-- WORK TO COMPLETE --
Repeat verbatim, and only, the lines of the data below, beginning at the line that contains "thumb ip: (242, 607)" and stopping after the line that contains "middle pip: (1014, 602)".

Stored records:
- - - - - - -

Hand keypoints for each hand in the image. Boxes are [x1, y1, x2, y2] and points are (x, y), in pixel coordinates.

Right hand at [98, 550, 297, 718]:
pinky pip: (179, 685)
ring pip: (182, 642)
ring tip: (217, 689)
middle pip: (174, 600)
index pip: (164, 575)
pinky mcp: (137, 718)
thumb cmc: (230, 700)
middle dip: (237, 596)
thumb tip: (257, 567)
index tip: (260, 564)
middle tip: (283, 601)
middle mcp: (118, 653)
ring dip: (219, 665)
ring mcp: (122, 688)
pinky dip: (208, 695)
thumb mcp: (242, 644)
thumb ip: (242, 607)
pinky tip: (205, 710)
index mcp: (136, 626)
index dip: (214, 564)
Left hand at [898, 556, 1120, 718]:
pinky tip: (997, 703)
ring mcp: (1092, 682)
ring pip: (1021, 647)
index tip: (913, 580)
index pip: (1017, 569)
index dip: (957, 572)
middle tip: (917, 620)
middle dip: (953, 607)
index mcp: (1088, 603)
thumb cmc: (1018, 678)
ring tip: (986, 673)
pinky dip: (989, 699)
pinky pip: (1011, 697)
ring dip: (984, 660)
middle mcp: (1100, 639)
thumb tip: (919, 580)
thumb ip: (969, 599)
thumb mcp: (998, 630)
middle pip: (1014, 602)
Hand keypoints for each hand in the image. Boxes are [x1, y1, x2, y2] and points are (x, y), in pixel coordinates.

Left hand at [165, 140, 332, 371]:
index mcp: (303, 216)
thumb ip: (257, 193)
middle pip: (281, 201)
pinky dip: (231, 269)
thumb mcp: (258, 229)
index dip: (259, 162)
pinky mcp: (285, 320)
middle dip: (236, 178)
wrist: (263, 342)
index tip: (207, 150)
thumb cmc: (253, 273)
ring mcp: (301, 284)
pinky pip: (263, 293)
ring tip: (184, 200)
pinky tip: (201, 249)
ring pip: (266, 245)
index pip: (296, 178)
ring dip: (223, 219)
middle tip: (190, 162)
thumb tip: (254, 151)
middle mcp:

- - - - - - -

-- RESPONSE TO THE TASK --
thumb ip: (242, 607)
pinky tip: (205, 710)
index mcp: (136, 626)
index dip: (214, 564)
Left hand at [898, 556, 1120, 718]:
pinky tip: (997, 703)
ring mcp: (1092, 682)
ring pip: (1021, 647)
index tip: (913, 580)
index pip: (1017, 569)
index dip: (957, 572)
middle tip: (917, 620)
middle dip: (953, 607)
index mcp: (1088, 603)
thumb cmc: (1018, 678)
ring tip: (986, 673)
pinky dip: (989, 699)
pinky pip: (1011, 697)
ring dip: (984, 660)
middle mcp: (1100, 639)
thumb tip: (919, 580)
thumb ip: (969, 599)
thumb mcp: (998, 630)
middle pip: (1014, 602)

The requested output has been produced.